Neal Martin - 28/06/2013
About this WINE
Warre's is the oldest, continuously British-owned brand, as well as one of the most distinguished. The firm that became Warre’s was established in 1670. Two Englishmen, William Burgoyne and John Jackson opened offices in northern Portugal as Burgoyne & Jackson which was initially a general trading company.
Over time, the company admitted new partners and its name changed accordingly; in 1718 it traded as John Clark, then in 1723 it was known as Clark & Thornton and finally in 1729, it became Messrs. Clark, Thornton & Warre, with the arrival of the first Warre in Portugal, William Warre.
By the end of the 18th century , Warres was already one of the leading Port companies. In 1791 they accounted for 10% of the total amount of exported Port, competing with 21 companies altogether.
It currently thrives under the ownership of the Symington family, who have furthered its quality with the purchase twenty years ago of the Quinta da Cavadinha, an estate with nearly 100 hectares of highest-quality vines in the Rio Torto valley.
The structure, style and superb quality of Warre’s Ports are defined by its vineyards. Its main and largest vineyards include Quinta da Cavadinha, Quinta de Retiro Antigo and Quinta de Telhada. Further to these, Warres also produces from a collection of other vineyards that are privately owned by members of the Symington family. These include Quinta do Alvito and Quinta das Netas.
In more recent years, the brand has caught up with Dow (they are both owned by the Symington family); and, while Dow's is a firmer-styled wine, Warre's has a distinctive character that leans towards perfectly balanced, elegant wines which often reveal astonishing qualities on the nose.
Vintage Port accounts for only a small percentage of the total Port production - which includes Tawny, Ruby, Late Bottled Vintage, Single Quinta Vintage styles, among others - but is the finest, longest-lived and most expensive style that is produced. The best are as good as any wine in existence.
With the exception of legendary vineyards like Quinta do Noval Nacional and Quinta do Vesuvio, Vintage Port is made from a blend of wines from a producer's finest plots. It is aged for around 18 months in wooden casks before bottling; from then on the watch-word is patience. At least 15 years ageing – and for the top wines it will be significantly longer – is required before the tannins, spirit and fruit are fully integrated. Indeed, the finest examples can last well over 50 years.
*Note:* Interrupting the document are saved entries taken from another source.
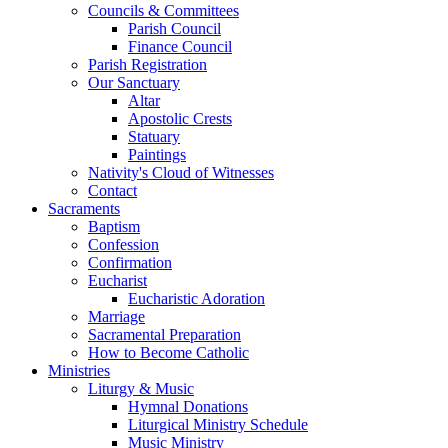
Councils & Committees
Parish Council
Finance Council
Parish Registration
Our Sanctuary
Altar
Apostolic Crests
Statuary
Paintings
Nativity's Cloud of Witnesses
Contact
Sacraments
Baptism
Confession
Confirmation
Eucharist
Eucharistic Adoration
Marriage
Sacramental Preparation
How to Become Catholic
Ministries
Liturgy & Music
Hymnal Donations
Liturgical Ministry Schedule
Music Ministry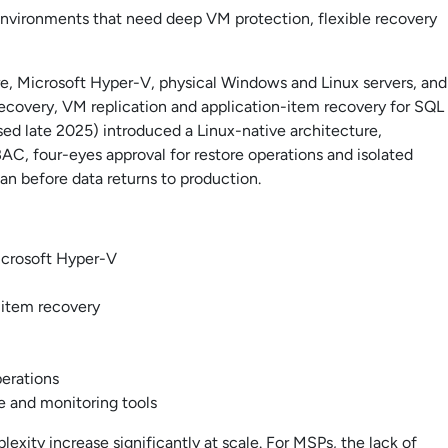
environments that need deep VM protection, flexible recovery
 Microsoft Hyper-V, physical Windows and Linux servers, and
recovery, VM replication and application-item recovery for SQL
sed late 2025) introduced a Linux-native architecture,
AC, four-eyes approval for restore operations and isolated
an before data returns to production.
crosoft Hyper-V
-item recovery
perations
e and monitoring tools
xity increase significantly at scale. For MSPs, the lack of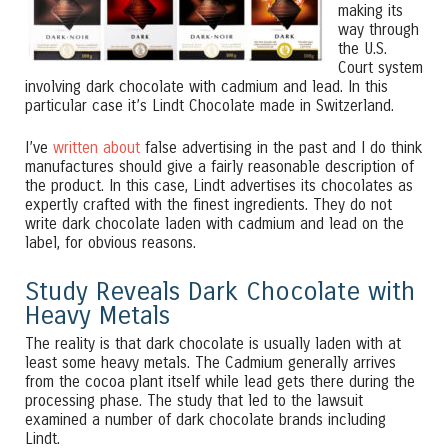
making its
way through
the U.S.
Court system
involving dark chocolate with cadmium and lead. In this
particular case it’s Lindt Chocolate made in Switzerland.
I’ve
written about
false advertising in the past and I do think
manufactures should give a fairly reasonable description of
the product. In this case, Lindt advertises its chocolates as
expertly crafted with the finest ingredients. They do not
write dark chocolate laden with cadmium and lead on the
label, for obvious reasons.
Study Reveals Dark Chocolate with
Heavy Metals
The reality is that dark chocolate is usually laden with at
least some heavy metals. The Cadmium generally arrives
from the cocoa plant itself while lead gets there during the
processing phase. The study that led to the lawsuit
examined a number of dark chocolate brands including
Lindt.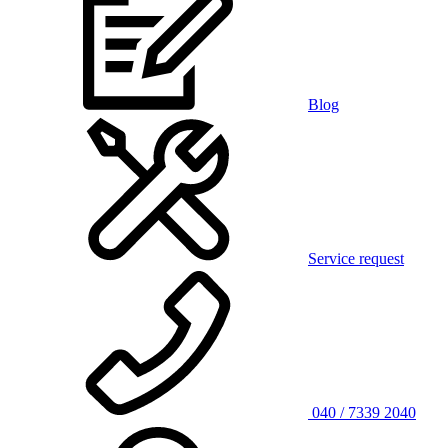
Blog
Service request
040 / 7339 2040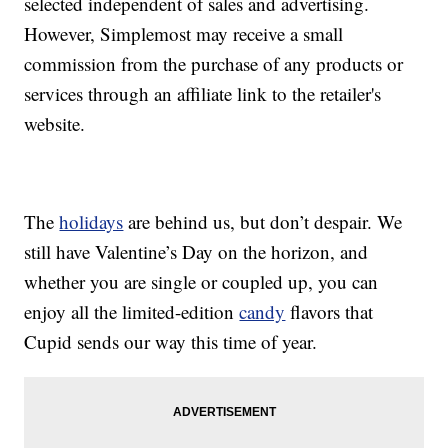
selected independent of sales and advertising.
However, Simplemost may receive a small
commission from the purchase of any products or
services through an affiliate link to the retailer's
website.
The
holidays
are behind us, but don’t despair. We
still have Valentine’s Day on the horizon, and
whether you are single or coupled up, you can
enjoy all the limited-edition
candy
flavors that
Cupid sends our way this time of year.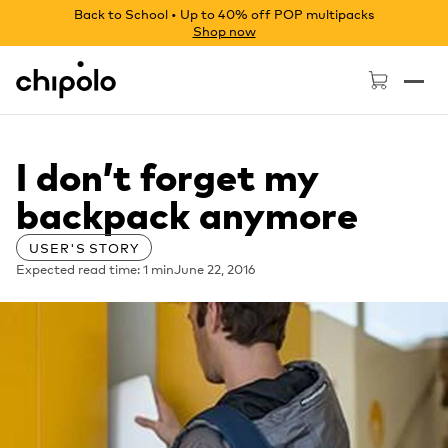
Back to School • Up to 40% off POP multipacks
Shop now
Chipolo - Home page
I don’t forget my
backpack anymore
USER'S STORY
Expected read time: 1 min
June 22, 2016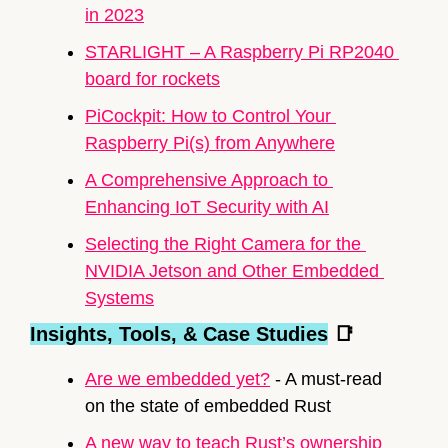
in 2023
STARLIGHT – A 
Raspberry Pi
 RP2040 
board for rockets
PiCockpit: How to Control Your 
Raspberry Pi
(s) from Anywhere
A Comprehensive Approach to 
Enhancing IoT Security with AI
Selecting the Right Camera for the 
NVIDIA Jetson and Other Embedded 
Systems
Insights, Tools, & Case Studies
📑
Are we embedded yet?
 - A must-read 
on the state of embedded Rust
A new way to teach Rust’s ownership 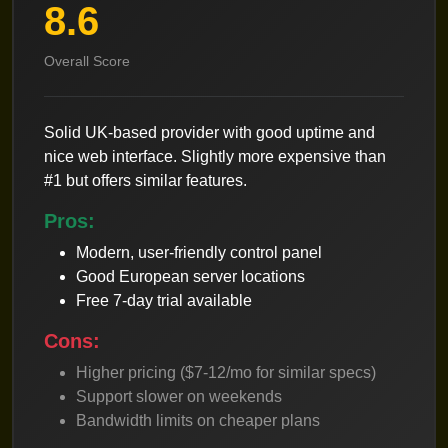
8.6
Overall Score
Solid UK-based provider with good uptime and
nice web interface. Slightly more expensive than
#1 but offers similar features.
Pros:
Modern, user-friendly control panel
Good European server locations
Free 7-day trial available
Cons:
Higher pricing ($7-12/mo for similar specs)
Support slower on weekends
Bandwidth limits on cheaper plans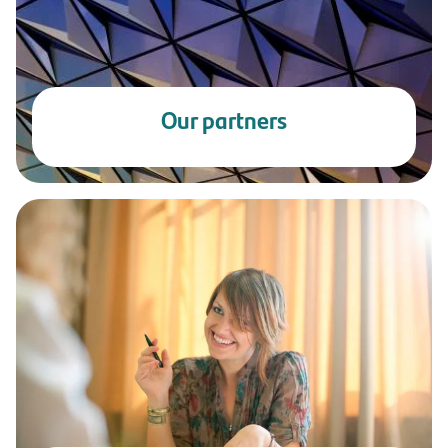
Our partners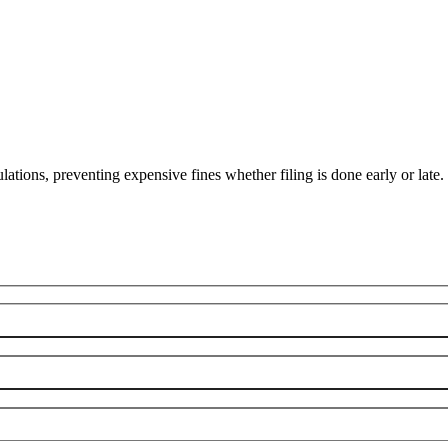
lations, preventing expensive fines whether filing is done early or late.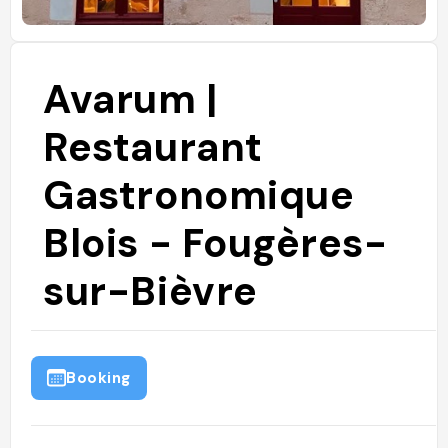
Avarum |
Restaurant
Gastronomique
Blois - Fougères-
sur-Bièvre
Booking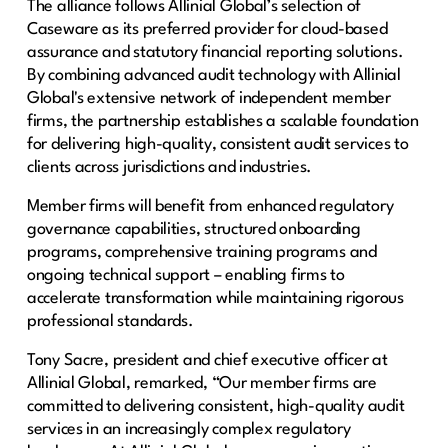
The alliance follows Allinial Global’s selection of
Caseware as its preferred provider for cloud-based
assurance and statutory financial reporting solutions.
By combining advanced audit technology with Allinial
Global's extensive network of independent member
firms, the partnership establishes a scalable foundation
for delivering high-quality, consistent audit services to
clients across jurisdictions and industries.
Member firms will benefit from enhanced regulatory
governance capabilities, structured onboarding
programs, comprehensive training programs and
ongoing technical support – enabling firms to
accelerate transformation while maintaining rigorous
professional standards.
Tony Sacre, president and chief executive officer at
Allinial Global, remarked, “Our member firms are
committed to delivering consistent, high-quality audit
services in an increasingly complex regulatory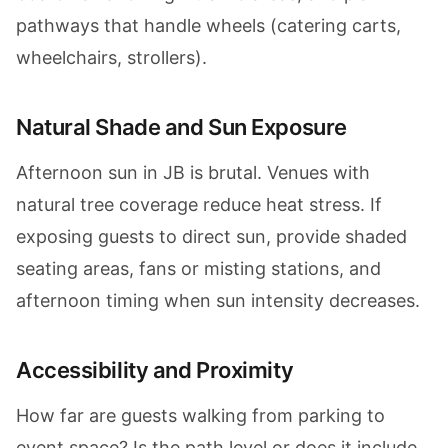
pathways that handle wheels (catering carts,
wheelchairs, strollers).
Natural Shade and Sun Exposure
Afternoon sun in JB is brutal. Venues with
natural tree coverage reduce heat stress. If
exposing guests to direct sun, provide shaded
seating areas, fans or misting stations, and
afternoon timing when sun intensity decreases.
Accessibility and Proximity
How far are guests walking from parking to
event space? Is the path level or does it include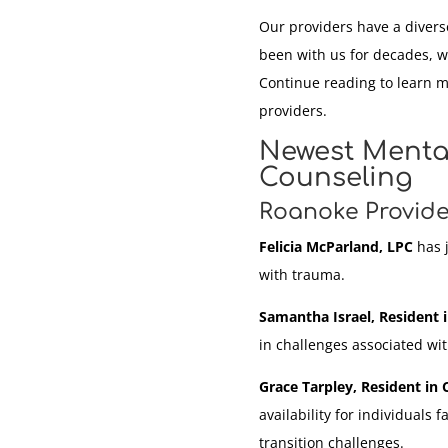
Our providers have a divers
been with us for decades, w
Continue reading to learn 
providers.
Newest Mental
Counseling
Roanoke Provide
Felicia McParland, LPC
has j
with trauma.
Samantha Israel, Resident 
in challenges associated wi
Grace Tarpley, Resident in 
availability for individuals f
transition challenges.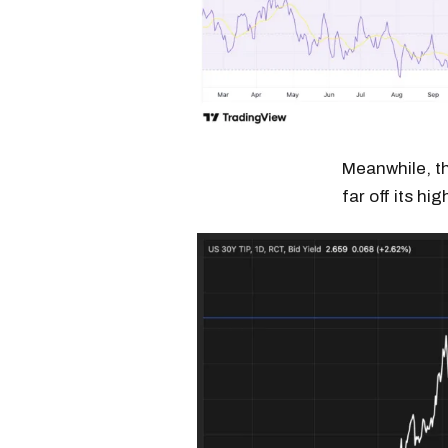
Meanwhile, the
far off its h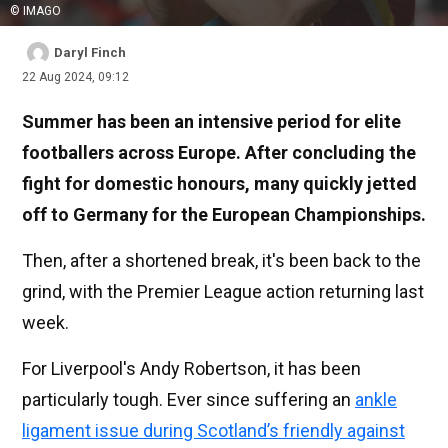
© IMAGO
Daryl Finch
22 Aug 2024, 09:12
Summer has been an intensive period for elite
footballers across Europe. After concluding the
fight for domestic honours, many quickly jetted
off to Germany for the European Championships.
Then, after a shortened break, it's been back to the
grind, with the Premier League action returning last
week.
For Liverpool's Andy Robertson, it has been
particularly tough. Ever since suffering an
ankle
ligament issue during Scotland’s friendly against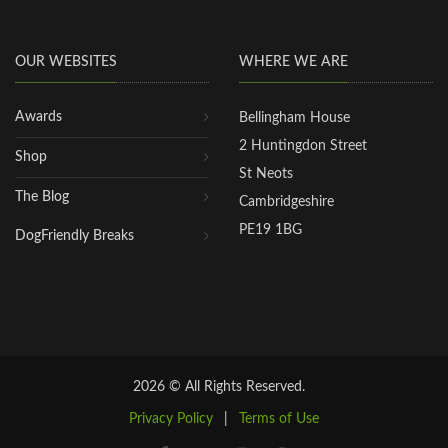
OUR WEBSITES
WHERE WE ARE
Awards
Bellingham House
2 Huntingdon Street
Shop
St Neots
The Blog
Cambridgeshire
PE19 1BG
DogFriendly Breaks
2026 © All Rights Reserved.
Privacy Policy
|
Terms of Use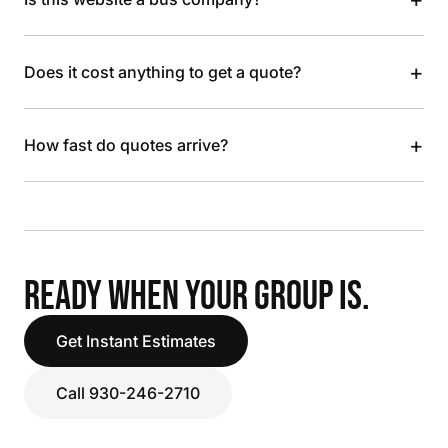
+
Does it cost anything to get a quote?
+
How fast do quotes arrive?
READY WHEN YOUR GROUP IS.
Get Instant Estimates
Call 930-246-2710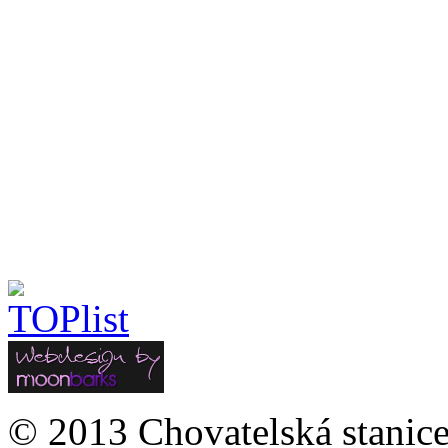
© 2013 Chovatelská stanice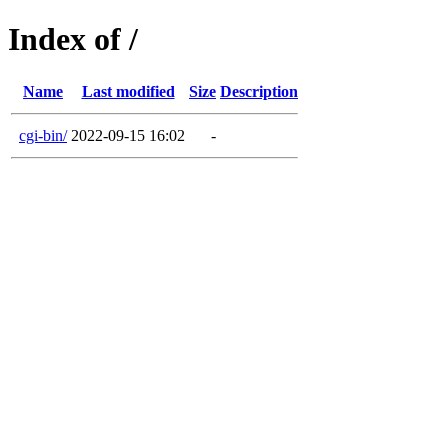
Index of /
Name
Last modified
Size
Description
cgi-bin/
2022-09-15 16:02
-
Vintage Port is only made in exceptional years (normally around three times per decade) with considerable stylistic variation between different years and shippers. However, they all share a sweet, warming, spicy richness, power and complexity. In other good but not great vintages, many shippers produce a Single Quinta Vintage Port from their finest vineyard. These are made in the same way and have the same style as Vintage Port but tend to mature faster and are less profound. All Vintage Port throws a sediment as it matures, and thus requires decanting.
There are around 40 different grape varieties permitted in the production of Port - however the vast majority of Ports are produced from a blend of 5 grapes - Touriga Nacional, Touriga Francesca, Tinta Barroca, Tinta Roriz, and Tinto Cão.
Touriga Nacional produces small, dark-skinned grapes that produce opaque black wines of great extract and high tannins - it gives grip, body, and structure to the blend.
Touriga Franca has a thinner skin and consequently produces wines lighter in colour and tannins than Touriga Nacional. It contributes fruit, aroma, suppleness and roundness.
Tinta Roriz is the Portuguese name for Tempranillo and its high sugar content and low acidity contribute colour and fruit.
Tinta Barroca which is normally grown at highish altitudes and on north-facing slopes, is prized for producing wines of delicacy, finesse and with smooth, velvety fruit. It brings elegance and sweet, ripe fruit to the final blend.
Finally Tinto Cão produces fine and complex wines, though it is probably the least important of the 5 grapes as its painfully small yields have reduced plantings to almost insignificant levels.